• WHAT THIS TASK INVOLVES: Rewrite the listing from the line containing "sub-region: Polk County" down through the line containing "latitude: 47.2135", replacing "latitude" with "lat" and changing nothing else. Leave the pictures out of your answer.

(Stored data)
· · · · ·

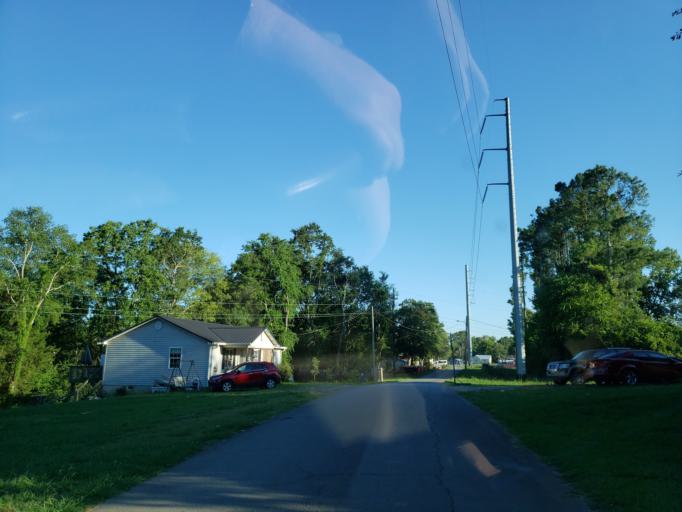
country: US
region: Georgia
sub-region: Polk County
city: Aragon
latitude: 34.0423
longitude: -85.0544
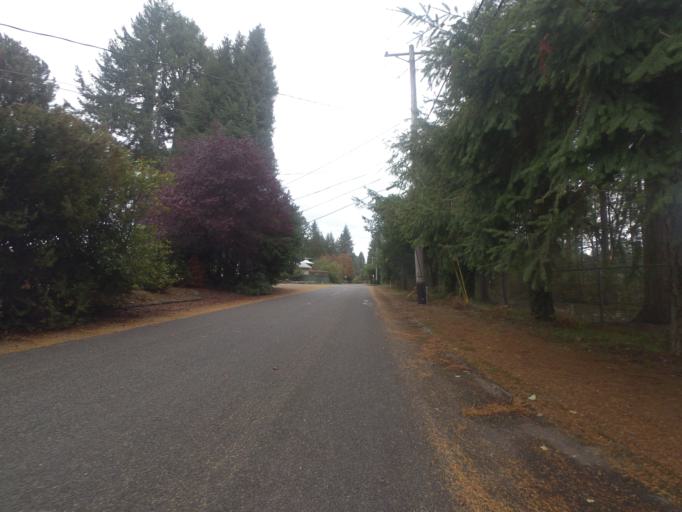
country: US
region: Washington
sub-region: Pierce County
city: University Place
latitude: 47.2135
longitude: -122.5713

· · · · ·

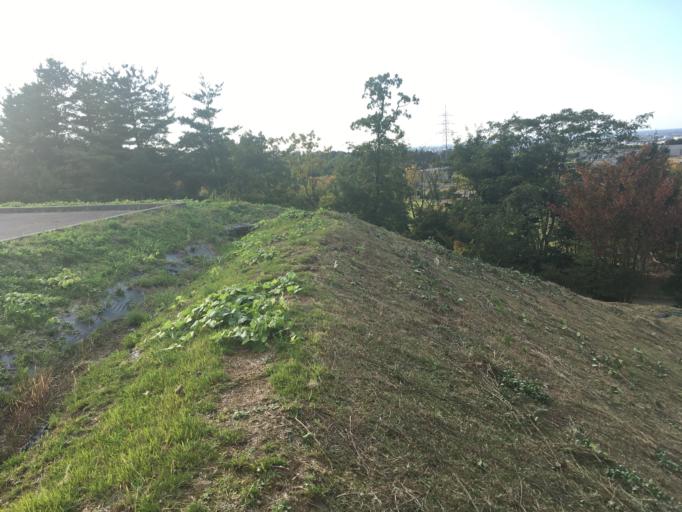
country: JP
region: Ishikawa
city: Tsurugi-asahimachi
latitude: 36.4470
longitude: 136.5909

· · · · ·

• RESULT FOR THIS TASK:
sub-region: Polk County
city: Aragon
lat: 34.0423
longitude: -85.0544
country: US
region: Washington
sub-region: Pierce County
city: University Place
lat: 47.2135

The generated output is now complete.